I gave the chickens bolted lettuce, watermelon rinds, remains of corn cobs and the cut away bits of apples used in making cider.  In addition to the first quart jar, I've filled a gallon jar this week for vinegar.  Both jars smell like they're fermenting, and I hope both do well.    Besides using fallen apples, I'm using the not quite ripe ones the Japanese beetles are feasting on.  After shaking them off, I cut away the eaten bits and add them to the cider.  It's a good thing I have a bright outlook on life, or it could get downright depressing at times.  Finding a use for the less than perfect parts of this life helps a bit.  I did the usual composting, washing plastic bags for reuse, saving eggs shells to crush and put on the garden, paper and cardboard shredding.  I used half and half that was starting to turn for kefir.  I crushed the pan of egg shells, and added it to the compost bin.
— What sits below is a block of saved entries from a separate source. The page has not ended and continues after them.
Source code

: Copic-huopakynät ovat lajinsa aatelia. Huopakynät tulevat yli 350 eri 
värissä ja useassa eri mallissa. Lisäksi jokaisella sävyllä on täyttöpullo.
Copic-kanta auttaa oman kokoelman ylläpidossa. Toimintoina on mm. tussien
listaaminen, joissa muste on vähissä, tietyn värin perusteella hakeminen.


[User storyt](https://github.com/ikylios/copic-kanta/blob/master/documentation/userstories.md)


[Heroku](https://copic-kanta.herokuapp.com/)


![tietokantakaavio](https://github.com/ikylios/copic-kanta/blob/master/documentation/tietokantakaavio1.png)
On a brighter note, we do have some lovely heirloom green striped cushaw squash.  Yellow squash, tromboncino squash and cucumbers are going gangbusters.  We've had our first good blueberry crop this year.  There are silver linings in every cloud.  We've had some rain, so we're not having to water the gardens very often.  It cooled back down into the 60's last night, so we were able to open the house up and should be able to again tonight.  We've got lots of good things to eat, even if it's not sweet corn.  The wind was rocking and rolling before a thunderstorm last evening, and when I walked this morning, there were gifts of usnea.  Tonight I'm making pasta sauce with fresh picked tomatoes and herbs, our onions and garlic.  Add a glass of wine.  Life is good.